The underground members of District 13, long thought to be extinct, are taking action to unite all the districts and start a revolution that would overthrow the Capitol. District 13’s president, Alma Coin (Julianne Moore), and Plutarch Heavensbee (Philip Seymour Hoffman), the Game’s former designer, beseech Katniss to be the rebellion’s Mockingjay, or the face of hope and freedom, since it was her actions that proved the government’s control wasn’t indestructible.

Along with her trusted mentor Haymitch (Woody Harrelson) and chaperone Effie (Elizabeth Banks), as well as a new camera crew, the rebellion sets out to mold Katniss into a brave, graceful and compassionate warrior who’s willing to stand up for the people and wage war against the Capitol and President Snow (Donald Sutherland). Her only demands are that her fellow victors, including Peeta, who are now prisoners of the Capitol, be rescued and given a full pardon. Peeta has been made a puppet of the government and his broadcasted interviews with Caesar Flickerman (Stanley Tucci) are the Capitol’s own form of propaganda in which he insists Katniss turn herself in and cease fueling this civil war.


The themes and social commentary of The Hunger Games are mostly obvious, and Mockingjay – Part 1 has its fair share of convenient plot devices, as when Beetee (Jeffrey Wright), the engineering genius introduced in the last film, seems to have every resource at his disposal to design and manufacture special weapons for Katniss and Gale (Liam Hemsworth). Such instances feel as though they were yanked right out of a James Bond picture, with Beetee playing the role of Q. And while all of these elements come together well enough to satiate our need for excitement and escapism, it’s the movie’s patience, emotion and character reflection that really make it come alive.

Consider the scene when Katniss visits her former home in District 12 and sees for herself the devastation wreaked by the Capitol’s recent bombings. We might expect such a moment to be short-lived and simply function to provide her character the motivation to fight and take on the role of Mockingjay. And while it does do that, director Francis Lawrence lets it play out naturally and we really take in what Katniss is feeling. It helps that Jennifer Lawrence is such a superb actress, able to convey raw despair so effortlessly.

Another effective sequence takes place when Katniss and Gale go hunting in the woods and she ponders whether or not she should shoot a deer. Afterward, she and Gale just sit by a river and contemplate, holding each other.
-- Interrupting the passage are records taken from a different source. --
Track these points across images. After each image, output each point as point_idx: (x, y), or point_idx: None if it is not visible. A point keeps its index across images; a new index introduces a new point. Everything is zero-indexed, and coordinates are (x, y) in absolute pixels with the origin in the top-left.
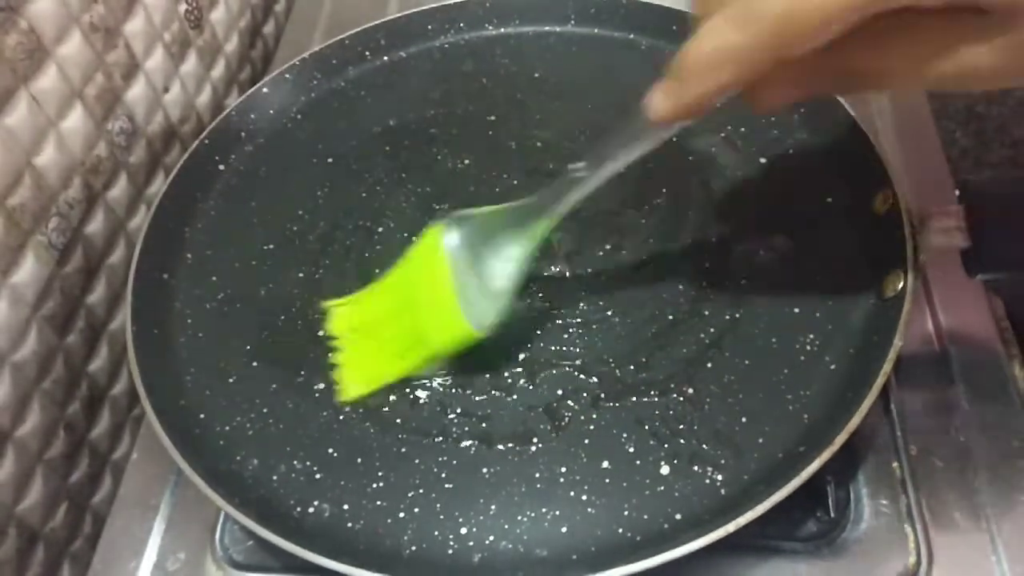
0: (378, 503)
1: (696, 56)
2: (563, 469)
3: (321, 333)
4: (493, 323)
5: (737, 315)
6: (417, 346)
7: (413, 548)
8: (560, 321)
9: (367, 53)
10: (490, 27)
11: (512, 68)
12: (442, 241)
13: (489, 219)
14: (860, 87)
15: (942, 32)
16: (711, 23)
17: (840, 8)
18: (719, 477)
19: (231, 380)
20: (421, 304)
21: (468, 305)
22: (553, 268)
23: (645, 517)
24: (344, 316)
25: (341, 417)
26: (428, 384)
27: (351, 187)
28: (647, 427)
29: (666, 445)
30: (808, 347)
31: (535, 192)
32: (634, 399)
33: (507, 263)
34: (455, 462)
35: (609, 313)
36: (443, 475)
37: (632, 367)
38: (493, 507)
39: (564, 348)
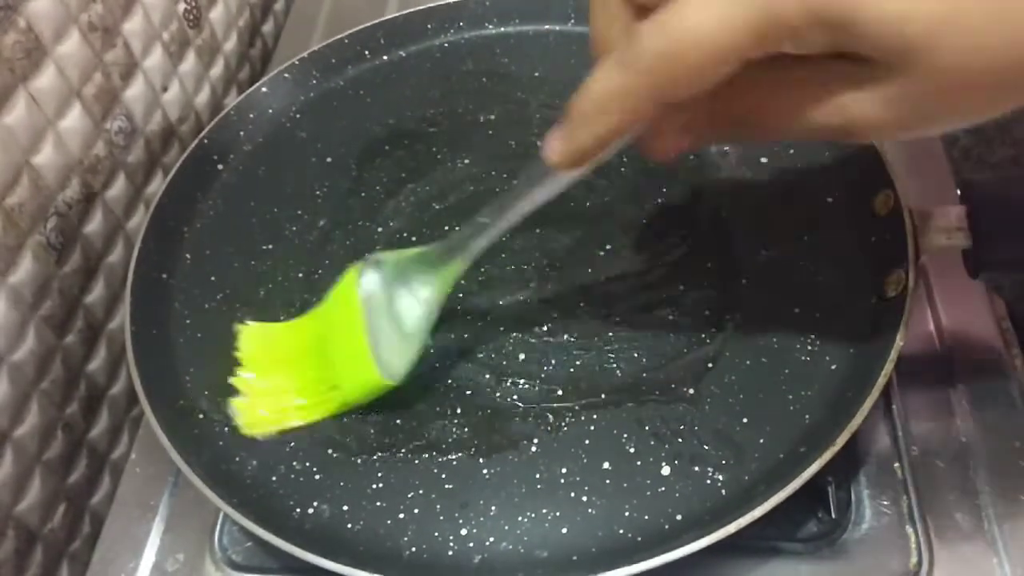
0: (378, 504)
1: (585, 99)
2: (563, 470)
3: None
4: (404, 371)
5: (738, 315)
6: (329, 393)
7: (413, 549)
8: (558, 323)
9: (366, 52)
10: (490, 26)
11: (512, 67)
12: (358, 283)
13: (404, 262)
14: (748, 136)
15: (824, 81)
16: (601, 65)
17: (716, 49)
18: (720, 478)
19: (230, 380)
20: (334, 349)
21: (381, 351)
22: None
23: (646, 518)
24: (257, 344)
25: (339, 418)
26: (427, 383)
27: (350, 187)
28: (648, 428)
29: (667, 446)
30: (809, 347)
31: (446, 238)
32: (635, 400)
33: (419, 306)
34: (455, 463)
35: (609, 314)
36: (443, 476)
37: (633, 368)
38: (493, 508)
39: (564, 349)
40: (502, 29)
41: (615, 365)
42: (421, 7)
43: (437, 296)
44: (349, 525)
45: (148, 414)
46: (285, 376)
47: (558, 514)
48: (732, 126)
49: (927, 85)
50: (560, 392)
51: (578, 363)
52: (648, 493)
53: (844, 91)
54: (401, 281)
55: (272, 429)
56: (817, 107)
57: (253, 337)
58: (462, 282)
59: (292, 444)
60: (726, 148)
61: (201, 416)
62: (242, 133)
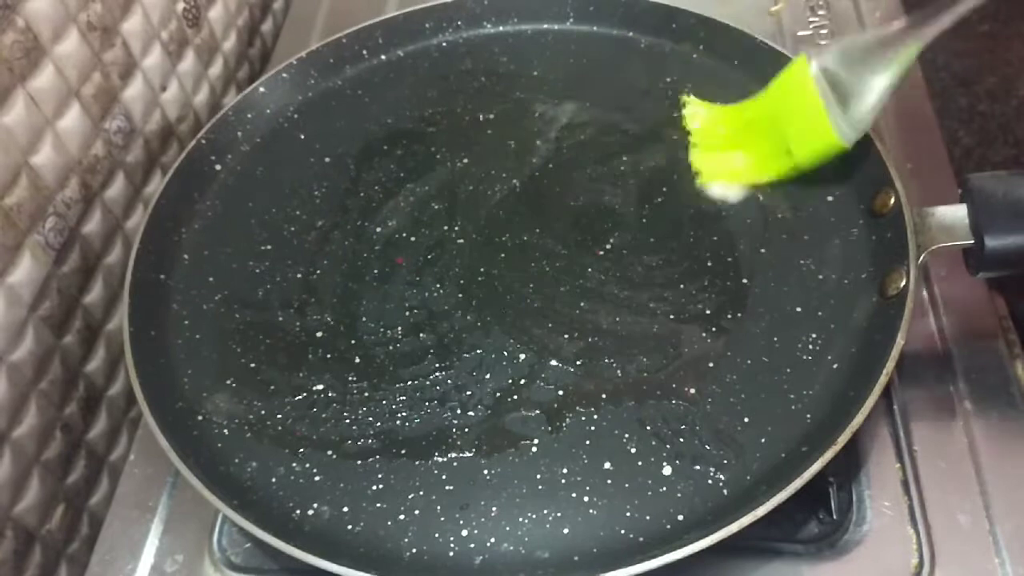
0: (378, 505)
1: None
2: (564, 470)
3: (320, 334)
4: (855, 137)
5: (739, 314)
6: (781, 155)
7: (414, 550)
8: (558, 324)
9: (364, 52)
10: (488, 25)
11: (510, 67)
12: (809, 68)
13: (854, 51)
14: None
15: None
16: None
17: None
18: (721, 477)
19: (228, 382)
20: (788, 119)
21: (834, 119)
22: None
23: (647, 518)
24: (706, 117)
25: (341, 419)
26: (427, 383)
27: (349, 187)
28: (649, 427)
29: (668, 445)
30: (810, 346)
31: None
32: (636, 399)
33: (871, 93)
34: (455, 464)
35: (609, 313)
36: (443, 477)
37: (633, 368)
38: (494, 509)
39: (564, 349)
40: (500, 28)
41: (616, 365)
42: (419, 6)
43: (892, 83)
44: (349, 526)
45: (146, 415)
46: (737, 144)
47: (559, 514)
48: None
49: None
50: (561, 392)
51: (579, 363)
52: (649, 493)
53: None
54: (849, 68)
55: (729, 180)
56: None
57: (703, 114)
58: (460, 282)
59: (291, 446)
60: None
61: (200, 417)
62: (240, 133)
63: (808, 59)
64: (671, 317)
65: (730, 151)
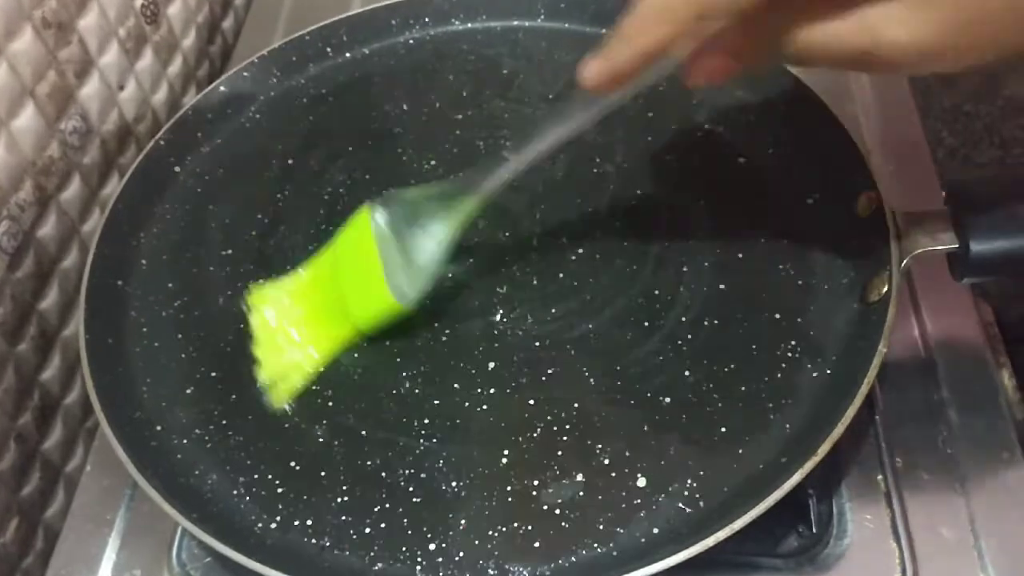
0: (343, 518)
1: (629, 18)
2: (535, 482)
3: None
4: (415, 299)
5: (716, 321)
6: (340, 322)
7: (380, 565)
8: (532, 330)
9: (329, 50)
10: (456, 22)
11: (479, 64)
12: (370, 220)
13: (417, 199)
14: (782, 58)
15: None
16: None
17: None
18: (698, 489)
19: (188, 391)
20: (346, 280)
21: (394, 278)
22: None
23: (621, 531)
24: (267, 297)
25: (304, 428)
26: (395, 392)
27: (313, 189)
28: (623, 437)
29: (642, 456)
30: (789, 354)
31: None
32: (608, 409)
33: (432, 242)
34: (423, 475)
35: (583, 321)
36: (410, 489)
37: (606, 376)
38: (463, 522)
39: (536, 357)
40: (469, 25)
41: (588, 373)
42: (385, 3)
43: (451, 234)
44: (313, 540)
45: (104, 425)
46: (298, 318)
47: (530, 528)
48: (770, 46)
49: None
50: (532, 402)
51: (550, 371)
52: (623, 505)
53: (875, 8)
54: (414, 218)
55: (298, 386)
56: (846, 23)
57: (264, 295)
58: (426, 302)
59: (253, 457)
60: (705, 147)
61: (159, 428)
62: (200, 134)
63: (372, 210)
64: (645, 324)
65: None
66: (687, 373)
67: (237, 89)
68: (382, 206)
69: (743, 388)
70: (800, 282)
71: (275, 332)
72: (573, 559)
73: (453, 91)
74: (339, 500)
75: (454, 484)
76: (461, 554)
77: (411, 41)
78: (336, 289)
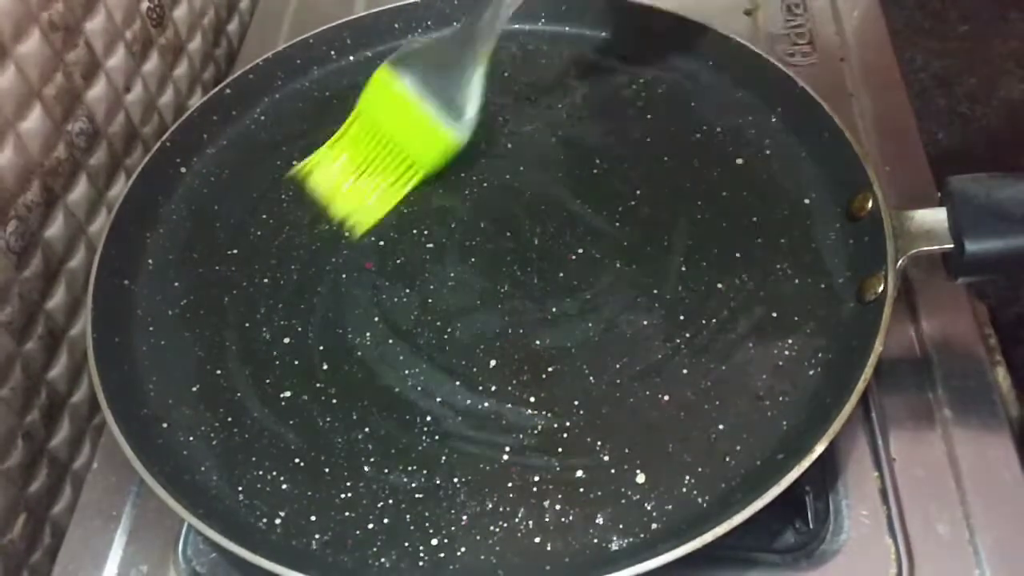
0: (346, 514)
1: None
2: (536, 478)
3: (287, 341)
4: (471, 127)
5: (714, 320)
6: (409, 171)
7: (382, 560)
8: (532, 329)
9: (332, 53)
10: (457, 25)
11: None
12: (394, 78)
13: (431, 52)
14: None
15: None
16: None
17: None
18: (696, 485)
19: (194, 389)
20: (397, 135)
21: (442, 118)
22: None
23: (620, 527)
24: (323, 169)
25: (307, 426)
26: (396, 391)
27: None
28: (622, 434)
29: (641, 453)
30: (787, 352)
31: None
32: (608, 406)
33: (467, 85)
34: (425, 471)
35: (583, 321)
36: (412, 486)
37: (605, 374)
38: (464, 518)
39: (536, 355)
40: None
41: (588, 372)
42: (388, 6)
43: (483, 70)
44: (317, 536)
45: (110, 423)
46: (364, 178)
47: (531, 523)
48: None
49: None
50: (532, 399)
51: (550, 369)
52: (623, 501)
53: None
54: (435, 70)
55: (378, 217)
56: None
57: (319, 168)
58: (430, 287)
59: (257, 454)
60: (702, 148)
61: (165, 425)
62: (206, 135)
63: (393, 71)
64: (644, 323)
65: (354, 180)
66: (685, 371)
67: (242, 91)
68: (398, 65)
69: (741, 385)
70: (797, 281)
71: (340, 181)
72: (573, 555)
73: None
74: (342, 497)
75: (456, 481)
76: (463, 550)
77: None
78: (393, 146)
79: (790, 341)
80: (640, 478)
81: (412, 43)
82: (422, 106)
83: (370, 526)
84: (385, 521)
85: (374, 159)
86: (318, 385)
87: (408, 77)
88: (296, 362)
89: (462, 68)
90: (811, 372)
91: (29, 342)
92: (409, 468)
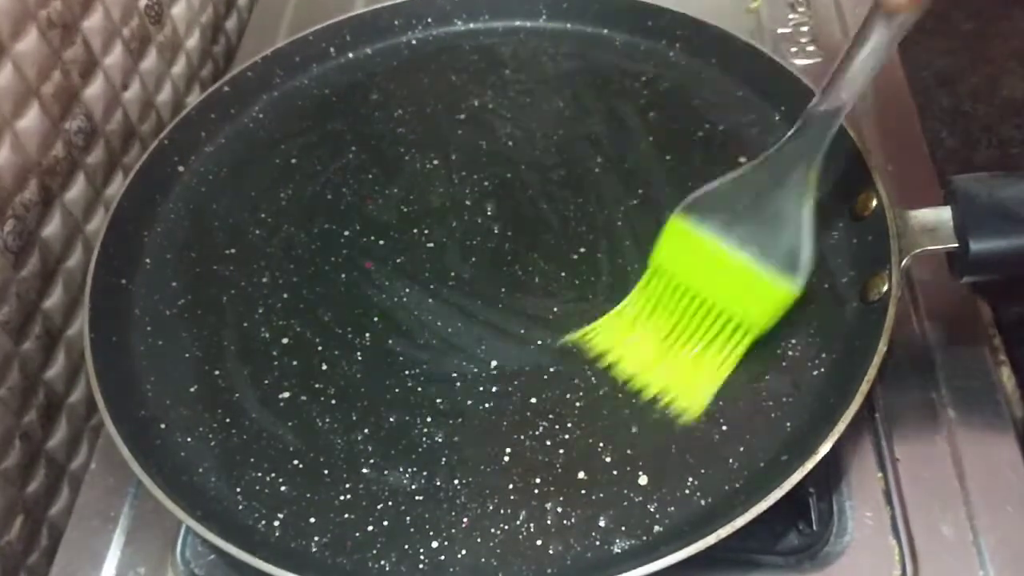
0: (345, 516)
1: None
2: (537, 480)
3: (286, 340)
4: (807, 275)
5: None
6: (737, 332)
7: (382, 563)
8: (533, 329)
9: (332, 50)
10: (459, 22)
11: (481, 65)
12: (692, 228)
13: (735, 188)
14: None
15: None
16: None
17: None
18: (699, 487)
19: (192, 389)
20: (711, 293)
21: (769, 262)
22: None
23: (623, 528)
24: (627, 344)
25: (306, 427)
26: (397, 391)
27: (315, 189)
28: (624, 436)
29: (644, 454)
30: (790, 352)
31: (777, 144)
32: (609, 407)
33: (788, 222)
34: (425, 473)
35: (584, 321)
36: (412, 487)
37: (607, 374)
38: (465, 520)
39: (537, 356)
40: (471, 25)
41: (590, 372)
42: (388, 3)
43: (808, 201)
44: (316, 538)
45: (108, 424)
46: (683, 345)
47: (532, 526)
48: None
49: None
50: (534, 400)
51: (552, 370)
52: (625, 503)
53: None
54: (744, 209)
55: (710, 395)
56: None
57: (619, 340)
58: (430, 286)
59: (256, 455)
60: (704, 148)
61: (163, 426)
62: (204, 133)
63: (688, 219)
64: None
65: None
66: None
67: (240, 89)
68: (692, 211)
69: (744, 386)
70: None
71: (648, 354)
72: (575, 557)
73: (456, 91)
74: (342, 498)
75: (456, 483)
76: (463, 552)
77: (414, 42)
78: (712, 308)
79: (793, 341)
80: (642, 479)
81: (701, 188)
82: (738, 256)
83: (370, 528)
84: (385, 523)
85: (687, 325)
86: (317, 385)
87: (709, 223)
88: (295, 362)
89: (777, 204)
90: (815, 372)
91: (26, 342)
92: (409, 469)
It’s moments like these that give the movie weight because we gain a sense of what the characters must bear.

Just as The Deathly Hallows – Part 1 did for Harry Potter, Mockingjay – Part 1 allows The Hunger Games to cross an important threshold. It was never a happy or fanciful series to begin with, but up until now, we might have approached it as just another sci-fi action-adventure saga. Now it feels deeper and more relevant. I have a feeling many fans won’t find it as traditionally “entertaining” as its predecessors, but they shouldn’t see it as the franchise losing anything, but rather gaining more profundity. I wouldn’t go so far as to say the movie gets us to think critically about moral issues such as tyranny, class systems and violence, but we now see and feel the ramifications of such things, and so our emotional investment in the story is there. Now if Mockingjay – Part 2 can go even further and actually discuss these topics intelligently so that we’re inclined to deliberate them afterward, and not just fall back on an action climax like we expect it will, that’d be really impressive.